(Data listing)

>> START

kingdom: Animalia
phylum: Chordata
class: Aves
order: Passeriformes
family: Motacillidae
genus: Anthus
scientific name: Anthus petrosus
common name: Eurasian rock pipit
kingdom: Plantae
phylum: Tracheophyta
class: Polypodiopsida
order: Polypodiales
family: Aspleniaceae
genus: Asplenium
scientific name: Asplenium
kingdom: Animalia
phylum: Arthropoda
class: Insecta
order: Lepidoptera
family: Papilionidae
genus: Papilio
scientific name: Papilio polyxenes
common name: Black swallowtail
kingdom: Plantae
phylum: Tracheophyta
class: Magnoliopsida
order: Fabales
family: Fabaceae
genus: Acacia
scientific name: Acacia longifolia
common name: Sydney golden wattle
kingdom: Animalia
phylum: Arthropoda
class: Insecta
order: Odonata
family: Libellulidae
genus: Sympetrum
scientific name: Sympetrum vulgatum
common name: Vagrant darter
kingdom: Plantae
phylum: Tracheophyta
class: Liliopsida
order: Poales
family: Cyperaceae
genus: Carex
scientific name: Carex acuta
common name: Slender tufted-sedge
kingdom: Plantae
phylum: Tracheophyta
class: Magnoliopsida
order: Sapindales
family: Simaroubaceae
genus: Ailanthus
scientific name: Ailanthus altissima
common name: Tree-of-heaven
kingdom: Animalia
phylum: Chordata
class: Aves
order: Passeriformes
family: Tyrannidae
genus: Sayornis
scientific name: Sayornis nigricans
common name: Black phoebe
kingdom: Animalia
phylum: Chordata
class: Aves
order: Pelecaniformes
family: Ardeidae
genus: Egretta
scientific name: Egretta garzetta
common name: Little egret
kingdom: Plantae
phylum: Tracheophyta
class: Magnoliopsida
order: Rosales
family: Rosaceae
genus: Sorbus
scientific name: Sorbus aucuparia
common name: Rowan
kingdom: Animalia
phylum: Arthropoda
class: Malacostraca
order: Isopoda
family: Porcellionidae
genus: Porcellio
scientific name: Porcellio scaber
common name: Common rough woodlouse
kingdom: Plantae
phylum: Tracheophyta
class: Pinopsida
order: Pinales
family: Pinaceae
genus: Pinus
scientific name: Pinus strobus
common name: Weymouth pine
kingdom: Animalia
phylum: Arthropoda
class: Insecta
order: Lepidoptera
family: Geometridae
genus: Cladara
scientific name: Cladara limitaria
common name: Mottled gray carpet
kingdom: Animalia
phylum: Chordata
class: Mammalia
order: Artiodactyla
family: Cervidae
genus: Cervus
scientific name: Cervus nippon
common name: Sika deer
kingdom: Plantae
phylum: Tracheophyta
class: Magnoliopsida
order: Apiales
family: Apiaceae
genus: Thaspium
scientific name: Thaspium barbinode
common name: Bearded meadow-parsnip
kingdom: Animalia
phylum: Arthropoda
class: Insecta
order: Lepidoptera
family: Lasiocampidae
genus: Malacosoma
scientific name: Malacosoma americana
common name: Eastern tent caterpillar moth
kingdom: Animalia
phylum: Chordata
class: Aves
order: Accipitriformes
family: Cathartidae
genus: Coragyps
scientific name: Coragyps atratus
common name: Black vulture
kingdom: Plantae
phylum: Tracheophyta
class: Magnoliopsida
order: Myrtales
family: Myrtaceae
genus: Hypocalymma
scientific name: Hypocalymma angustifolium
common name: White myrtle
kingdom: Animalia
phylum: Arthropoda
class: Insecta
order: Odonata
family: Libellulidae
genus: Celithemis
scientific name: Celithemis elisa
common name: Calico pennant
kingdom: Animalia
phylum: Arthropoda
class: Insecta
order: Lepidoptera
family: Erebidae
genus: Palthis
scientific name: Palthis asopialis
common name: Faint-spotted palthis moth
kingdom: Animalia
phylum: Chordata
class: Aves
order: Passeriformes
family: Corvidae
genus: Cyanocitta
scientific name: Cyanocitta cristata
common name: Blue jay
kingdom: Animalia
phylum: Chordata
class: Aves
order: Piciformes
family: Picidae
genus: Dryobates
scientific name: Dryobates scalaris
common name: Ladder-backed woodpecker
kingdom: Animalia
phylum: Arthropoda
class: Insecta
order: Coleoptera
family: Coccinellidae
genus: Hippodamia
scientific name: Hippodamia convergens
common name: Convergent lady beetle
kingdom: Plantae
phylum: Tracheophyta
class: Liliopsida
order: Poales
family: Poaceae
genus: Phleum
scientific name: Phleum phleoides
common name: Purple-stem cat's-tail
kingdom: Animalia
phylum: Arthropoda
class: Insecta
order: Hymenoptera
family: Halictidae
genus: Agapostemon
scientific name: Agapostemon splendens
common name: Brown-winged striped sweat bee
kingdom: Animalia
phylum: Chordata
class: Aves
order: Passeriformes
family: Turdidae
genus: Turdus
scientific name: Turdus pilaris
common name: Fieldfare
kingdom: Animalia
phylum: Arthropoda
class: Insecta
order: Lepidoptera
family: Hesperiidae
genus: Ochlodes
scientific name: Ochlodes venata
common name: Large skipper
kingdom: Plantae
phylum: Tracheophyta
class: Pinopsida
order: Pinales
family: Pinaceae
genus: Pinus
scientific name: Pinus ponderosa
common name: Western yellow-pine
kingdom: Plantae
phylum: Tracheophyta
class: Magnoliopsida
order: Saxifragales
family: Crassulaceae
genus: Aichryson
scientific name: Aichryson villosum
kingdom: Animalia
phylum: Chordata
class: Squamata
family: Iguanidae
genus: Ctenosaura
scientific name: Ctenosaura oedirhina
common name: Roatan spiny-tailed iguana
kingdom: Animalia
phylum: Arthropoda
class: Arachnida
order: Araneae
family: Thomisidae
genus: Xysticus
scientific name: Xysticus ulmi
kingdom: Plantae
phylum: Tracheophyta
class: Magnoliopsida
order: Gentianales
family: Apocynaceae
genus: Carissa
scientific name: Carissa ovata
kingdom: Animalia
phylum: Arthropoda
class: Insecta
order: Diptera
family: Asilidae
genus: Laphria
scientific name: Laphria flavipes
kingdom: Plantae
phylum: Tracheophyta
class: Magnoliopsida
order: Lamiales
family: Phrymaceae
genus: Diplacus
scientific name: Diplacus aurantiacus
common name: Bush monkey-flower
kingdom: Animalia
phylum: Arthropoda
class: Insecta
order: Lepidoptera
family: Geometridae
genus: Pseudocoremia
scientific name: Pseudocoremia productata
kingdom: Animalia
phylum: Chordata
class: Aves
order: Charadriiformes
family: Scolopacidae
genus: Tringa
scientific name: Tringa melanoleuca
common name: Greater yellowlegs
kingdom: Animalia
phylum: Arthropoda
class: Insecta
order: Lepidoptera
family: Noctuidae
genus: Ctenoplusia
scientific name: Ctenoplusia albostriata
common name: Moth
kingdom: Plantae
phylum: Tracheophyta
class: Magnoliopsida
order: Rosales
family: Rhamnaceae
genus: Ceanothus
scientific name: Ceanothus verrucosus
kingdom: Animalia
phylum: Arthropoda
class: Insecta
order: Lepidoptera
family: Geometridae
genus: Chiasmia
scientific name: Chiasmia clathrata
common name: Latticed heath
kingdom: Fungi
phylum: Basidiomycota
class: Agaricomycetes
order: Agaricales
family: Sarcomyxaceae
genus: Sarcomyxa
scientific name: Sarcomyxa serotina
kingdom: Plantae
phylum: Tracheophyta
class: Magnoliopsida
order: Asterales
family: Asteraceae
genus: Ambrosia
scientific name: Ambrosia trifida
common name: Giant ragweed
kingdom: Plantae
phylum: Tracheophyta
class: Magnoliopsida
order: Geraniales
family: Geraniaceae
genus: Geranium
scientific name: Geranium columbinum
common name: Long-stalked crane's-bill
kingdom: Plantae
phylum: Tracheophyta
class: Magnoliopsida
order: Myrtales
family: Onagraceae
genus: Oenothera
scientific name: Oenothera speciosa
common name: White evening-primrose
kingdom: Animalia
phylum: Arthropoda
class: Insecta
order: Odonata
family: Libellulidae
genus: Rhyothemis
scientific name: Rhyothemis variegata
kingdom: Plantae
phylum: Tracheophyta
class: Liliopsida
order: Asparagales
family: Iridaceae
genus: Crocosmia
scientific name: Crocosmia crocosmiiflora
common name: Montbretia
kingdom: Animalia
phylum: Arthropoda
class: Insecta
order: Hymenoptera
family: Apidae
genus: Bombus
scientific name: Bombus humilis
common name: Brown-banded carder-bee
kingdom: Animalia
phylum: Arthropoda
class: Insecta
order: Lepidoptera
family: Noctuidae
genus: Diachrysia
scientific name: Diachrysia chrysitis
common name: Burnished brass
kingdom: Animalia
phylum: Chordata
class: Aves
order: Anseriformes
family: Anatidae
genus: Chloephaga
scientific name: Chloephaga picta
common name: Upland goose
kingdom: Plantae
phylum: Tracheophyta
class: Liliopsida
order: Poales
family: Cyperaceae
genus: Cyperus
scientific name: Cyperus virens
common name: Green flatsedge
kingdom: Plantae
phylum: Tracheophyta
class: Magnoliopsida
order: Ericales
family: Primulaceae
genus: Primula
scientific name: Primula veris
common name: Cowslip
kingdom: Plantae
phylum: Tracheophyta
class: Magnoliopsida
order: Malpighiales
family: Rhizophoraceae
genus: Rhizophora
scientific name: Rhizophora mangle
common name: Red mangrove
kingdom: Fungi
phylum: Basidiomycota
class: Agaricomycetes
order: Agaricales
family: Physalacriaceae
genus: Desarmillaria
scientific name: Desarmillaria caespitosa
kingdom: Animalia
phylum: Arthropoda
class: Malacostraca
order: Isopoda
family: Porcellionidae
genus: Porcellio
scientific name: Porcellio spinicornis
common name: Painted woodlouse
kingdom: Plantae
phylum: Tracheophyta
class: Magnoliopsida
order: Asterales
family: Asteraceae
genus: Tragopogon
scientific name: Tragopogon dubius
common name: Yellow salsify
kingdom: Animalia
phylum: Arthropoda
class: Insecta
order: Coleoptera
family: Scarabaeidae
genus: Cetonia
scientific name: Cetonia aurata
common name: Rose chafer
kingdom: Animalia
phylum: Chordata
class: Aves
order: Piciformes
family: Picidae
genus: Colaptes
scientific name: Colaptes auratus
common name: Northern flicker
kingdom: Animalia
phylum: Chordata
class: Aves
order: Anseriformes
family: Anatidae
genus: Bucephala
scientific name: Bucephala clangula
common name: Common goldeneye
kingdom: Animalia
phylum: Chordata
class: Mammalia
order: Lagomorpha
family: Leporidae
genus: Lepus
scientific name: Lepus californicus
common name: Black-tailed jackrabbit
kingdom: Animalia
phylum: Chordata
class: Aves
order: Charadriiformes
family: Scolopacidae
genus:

>> END

• _What to produce_
Write out the items from their first line through the line containing "order: Fabales", both included, copying each line without change.

• _Solution_
kingdom: Animalia
phylum: Chordata
class: Aves
order: Passeriformes
family: Motacillidae
genus: Anthus
scientific name: Anthus petrosus
common name: Eurasian rock pipit
kingdom: Plantae
phylum: Tracheophyta
class: Polypodiopsida
order: Polypodiales
family: Aspleniaceae
genus: Asplenium
scientific name: Asplenium
kingdom: Animalia
phylum: Arthropoda
class: Insecta
order: Lepidoptera
family: Papilionidae
genus: Papilio
scientific name: Papilio polyxenes
common name: Black swallowtail
kingdom: Plantae
phylum: Tracheophyta
class: Magnoliopsida
order: Fabales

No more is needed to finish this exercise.